Ill post the squiggles later (they are pretty lumpy), but they use an LR4 at 3600. This is higher than ideal but works. Electrical is 2nd/3rd order.
Comments
Except for that and the resistor, all parts are off of buyout terminal cup type crossovers. Those caps are indeed the ones I said sucked on the OB build. They actually work ok here though. Probably because the silkie isn’t as revealing as the planar? I would never normally use that tiny ferrite distortion device as a low pass inductor, but these will be surrounds for the living room, so no biggie.

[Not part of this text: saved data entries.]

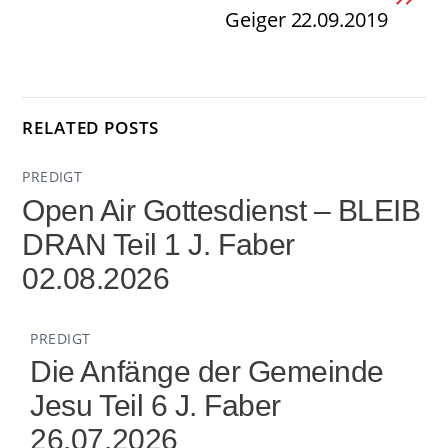
Geiger 22.09.2019
RELATED POSTS
PREDIGT
Open Air Gottesdienst – BLEIB
DRAN Teil 1 J. Faber
02.08.2026
PREDIGT
Die Anfänge der Gemeinde
Jesu Teil 6 J. Faber
26.07.2026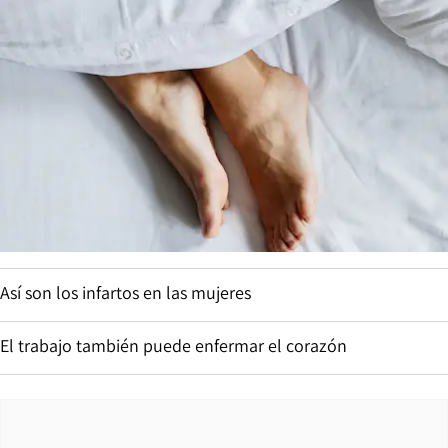
Así son los infartos en las mujeres
El trabajo también puede enfermar el corazón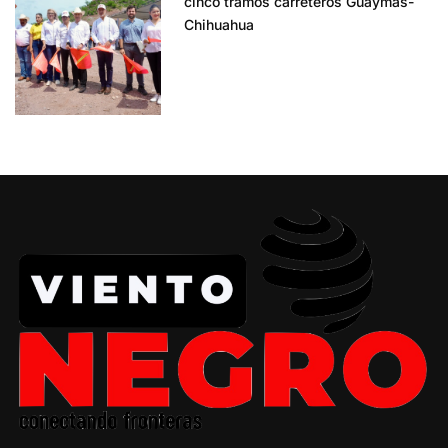
cinco tramos carreteros Guaymas-
Chihuahua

All in all, they sound surprisingly good. Way better than they have a right to for under $100 in drivers, 1/2” pb cabs, and a big box store grade crossover. I haven’t cranked them yet, but I’m sure the inductor will be unahappy. But what surprised me is they sound good at really low levels.
What is the spalted wood on the floor of the garage?
The wood is spalted worm hole oak (I think it’s oak, it’s actually so spalted I can’t tell). The father in law has a lot of rough sawn wood outside on his property drying with sheets of tin on it. These were from the tops where there must have been leaks. I planed it down and it is gorgeous. Tons of spalt and worm holes but is still stable. I cut it down for drawer fronts for a jewelry chest I’m making for my wife, but was not a fan of it, so I put it aside and picked up some curly maple for that project. I’m saving it now for baffles for some small speakers.
It only takes 16 watts to breach xmax, but that's not the end of the world in reality.